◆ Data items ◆
────────────────────────────────────────
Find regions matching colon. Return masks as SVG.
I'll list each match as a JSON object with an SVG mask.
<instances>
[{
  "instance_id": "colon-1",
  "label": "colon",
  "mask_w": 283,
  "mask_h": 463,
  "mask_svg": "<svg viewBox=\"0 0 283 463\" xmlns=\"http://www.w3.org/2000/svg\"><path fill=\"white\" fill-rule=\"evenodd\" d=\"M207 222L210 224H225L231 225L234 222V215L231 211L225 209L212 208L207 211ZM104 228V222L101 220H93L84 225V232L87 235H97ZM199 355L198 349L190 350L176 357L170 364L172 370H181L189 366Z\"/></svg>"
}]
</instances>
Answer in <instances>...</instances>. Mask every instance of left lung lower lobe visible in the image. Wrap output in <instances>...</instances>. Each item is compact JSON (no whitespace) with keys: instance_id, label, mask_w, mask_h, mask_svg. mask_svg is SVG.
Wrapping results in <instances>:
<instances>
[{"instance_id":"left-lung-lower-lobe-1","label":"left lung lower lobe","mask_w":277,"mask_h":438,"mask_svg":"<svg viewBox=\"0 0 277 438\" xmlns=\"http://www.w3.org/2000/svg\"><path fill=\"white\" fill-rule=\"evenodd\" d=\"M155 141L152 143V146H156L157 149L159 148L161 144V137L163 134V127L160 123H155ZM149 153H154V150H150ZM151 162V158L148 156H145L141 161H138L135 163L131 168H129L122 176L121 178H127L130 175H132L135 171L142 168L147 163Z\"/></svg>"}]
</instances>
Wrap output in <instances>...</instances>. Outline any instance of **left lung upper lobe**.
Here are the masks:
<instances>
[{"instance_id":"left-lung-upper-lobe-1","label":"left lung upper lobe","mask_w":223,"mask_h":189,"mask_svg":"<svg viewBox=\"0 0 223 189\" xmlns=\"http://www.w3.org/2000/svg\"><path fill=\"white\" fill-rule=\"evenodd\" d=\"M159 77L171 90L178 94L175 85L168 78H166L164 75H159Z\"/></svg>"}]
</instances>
────────────────────────────────────────
◆ Stated problem ◆
Reproduce all of the data above, line for line, with no changes.

◆ Problem solution ◆
Find regions matching colon. Return masks as SVG.
I'll list each match as a JSON object with an SVG mask.
<instances>
[{
  "instance_id": "colon-1",
  "label": "colon",
  "mask_w": 283,
  "mask_h": 463,
  "mask_svg": "<svg viewBox=\"0 0 283 463\" xmlns=\"http://www.w3.org/2000/svg\"><path fill=\"white\" fill-rule=\"evenodd\" d=\"M207 222L210 224H225L231 225L234 222V215L231 211L225 209L212 208L207 211ZM104 228V222L101 220H93L84 225V232L87 235H97ZM199 355L198 349L190 350L176 357L170 364L172 370H181L189 366Z\"/></svg>"
}]
</instances>
Answer in <instances>...</instances>. Mask every instance of left lung lower lobe visible in the image. Wrap output in <instances>...</instances>. Each item is compact JSON (no whitespace) with keys: instance_id, label, mask_w, mask_h, mask_svg. mask_svg is SVG.
Wrapping results in <instances>:
<instances>
[{"instance_id":"left-lung-lower-lobe-1","label":"left lung lower lobe","mask_w":277,"mask_h":438,"mask_svg":"<svg viewBox=\"0 0 277 438\" xmlns=\"http://www.w3.org/2000/svg\"><path fill=\"white\" fill-rule=\"evenodd\" d=\"M155 141L152 143V146H156L157 149L159 148L161 144V137L163 134V127L160 123H155ZM149 153H154V150H150ZM151 162V158L148 156H145L141 161H138L135 163L131 168H129L122 176L121 178H127L130 175H132L135 171L142 168L147 163Z\"/></svg>"}]
</instances>
Wrap output in <instances>...</instances>. Outline any instance of **left lung upper lobe**.
Here are the masks:
<instances>
[{"instance_id":"left-lung-upper-lobe-1","label":"left lung upper lobe","mask_w":223,"mask_h":189,"mask_svg":"<svg viewBox=\"0 0 223 189\" xmlns=\"http://www.w3.org/2000/svg\"><path fill=\"white\" fill-rule=\"evenodd\" d=\"M159 77L171 90L178 94L175 85L168 78H166L164 75H159Z\"/></svg>"}]
</instances>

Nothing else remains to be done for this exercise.